**Prompt**.
In the post about '70s music at the Big Box, reproduce the stretch that begins with "A final week of ’70s music at the Big Box November" and ends with "too much time.", substituting "customers" for "shoppers".

**Source document**.

━━━━━━━━━━

A final week of ’70s music at the Big Box

A final week of ’70s music at the Big Box November 27, 2015

I’ve started noticing other stores going with a 1970s soundtrack for shoppers. I think maybe it’s a way of getting around worries about otherwise needing to pick a particular target demographic for the piped-in music. By the late 1980s, pop radio had begun splintering into dozens of categories and sub-categories, but in the ’70s, Top-40 still ruled, with radio offering rock and disco and Manilow in a single block of music. One minute it sounds like you’re riding along in the car with Dean Winchester, and then suddenly you’re docking at Puerto Vallarta with the passengers from The Love Boat.

Anyway, restocking the shelves at the Big Box doesn’t fully occupy one’s mind, giving me plenty of time to meditate on the meaning of the songs being piped in on the store’s music service. Maybe too much time.

• Tavares’ “Heaven Must Be Missing an Angel” starts off as an unmistakable artifact of the 1970s with the strains of Disco behind a hook based on the cheesiest of cheesy pick-up lines. But after the first minute or so the song morphs into something more like old-school 1950s Doo-wop. Maybe “heavenly” Disco songs just become untethered in time because something similar — but even more surprising — happens in the final minutes of Brenda Pointer’s “Heaven Must Have Sent You,” which ends with a burst of brassy scat a la Louis or Ella. It’s completely unexpected, but it fits perfectly, which is a delightful trick.

• The BeeGees’ “More Than a Woman” would be a period piece even without its ultra-’70s arrangement. If you covered this song today, giving it the most contemporary, cutting-edge musical interpretation possible, it would still come across as a relic of its time. No matter the musical setting, the lyric expresses something that could only be said by blow-dryed, bare-chested men in gold jackets with gold chains tangled in their copious chest-hair.

The Bee Gees

The chorus seems intended to praise a woman by suggesting that she is better than “a woman.” It posits womanhood as a category and approves of its object due to her transcendence of that category. If she were merely “a woman,” she would apparently be unworthy of the singer’s love and admiration. Her worthiness is contingent on her being “more than a woman.”

I’ve given this a great deal of thought, but haven’t yet managed to find any way of interpreting that phrase — “More Than a Woman” — that doesn’t require some appallingly misogynistic underlying assumptions.

━━━━━━━━━━

[Items from a data source]
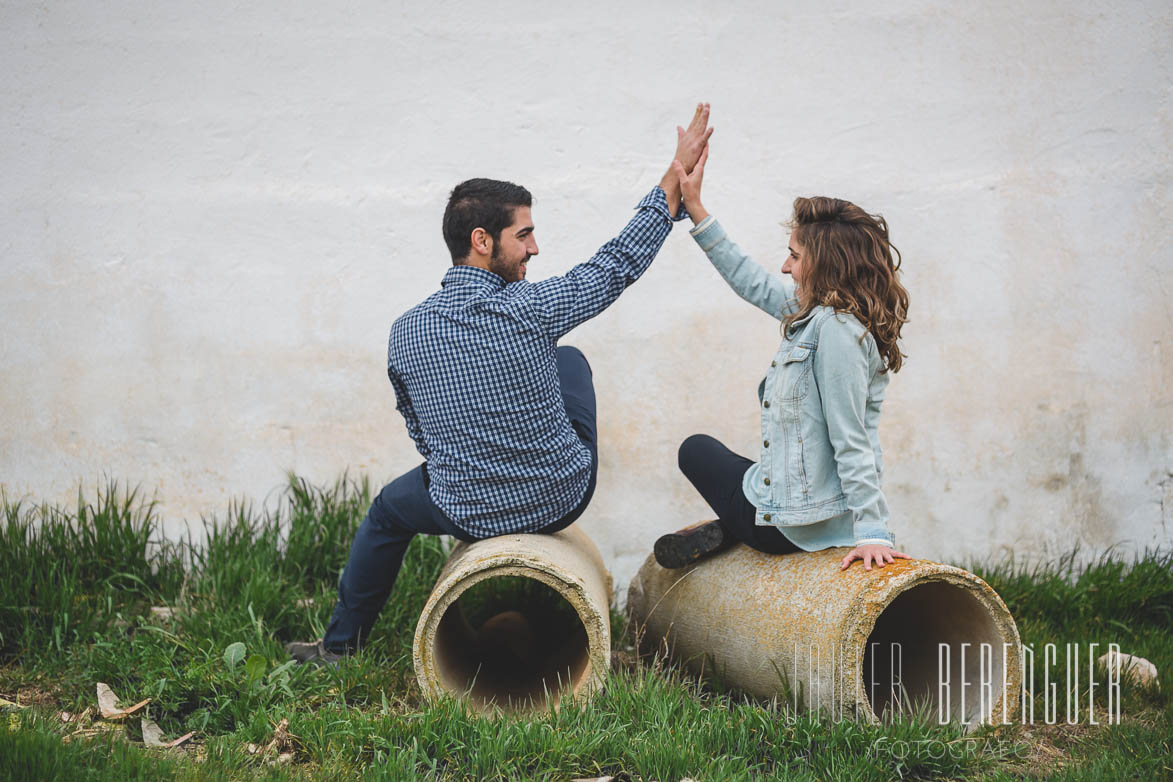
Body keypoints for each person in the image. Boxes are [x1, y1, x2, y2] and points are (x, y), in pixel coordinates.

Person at [286, 104, 714, 666]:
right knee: (569, 360)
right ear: (483, 240)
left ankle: (340, 648)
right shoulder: (532, 307)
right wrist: (670, 185)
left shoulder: (405, 331)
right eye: (525, 234)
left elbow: (420, 428)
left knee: (387, 514)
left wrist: (469, 468)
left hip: (461, 506)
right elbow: (616, 264)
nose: (535, 248)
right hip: (557, 494)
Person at [654, 145, 910, 573]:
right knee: (755, 469)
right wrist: (696, 209)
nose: (785, 266)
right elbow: (751, 281)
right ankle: (733, 521)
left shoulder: (835, 332)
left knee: (695, 450)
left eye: (795, 256)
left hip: (790, 530)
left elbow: (852, 439)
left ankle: (735, 525)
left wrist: (872, 532)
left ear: (824, 266)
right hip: (811, 512)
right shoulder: (823, 314)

━━━━━━━━━━

**Exercise answer**.
A final week of ’70s music at the Big Box November 27, 2015

I’ve started noticing other stores going with a 1970s soundtrack for customers. I think maybe it’s a way of getting around worries about otherwise needing to pick a particular target demographic for the piped-in music. By the late 1980s, pop radio had begun splintering into dozens of categories and sub-categories, but in the ’70s, Top-40 still ruled, with radio offering rock and disco and Manilow in a single block of music. One minute it sounds like you’re riding along in the car with Dean Winchester, and then suddenly you’re docking at Puerto Vallarta with the passengers from The Love Boat.

Anyway, restocking the shelves at the Big Box doesn’t fully occupy one’s mind, giving me plenty of time to meditate on the meaning of the songs being piped in on the store’s music service. Maybe too much time.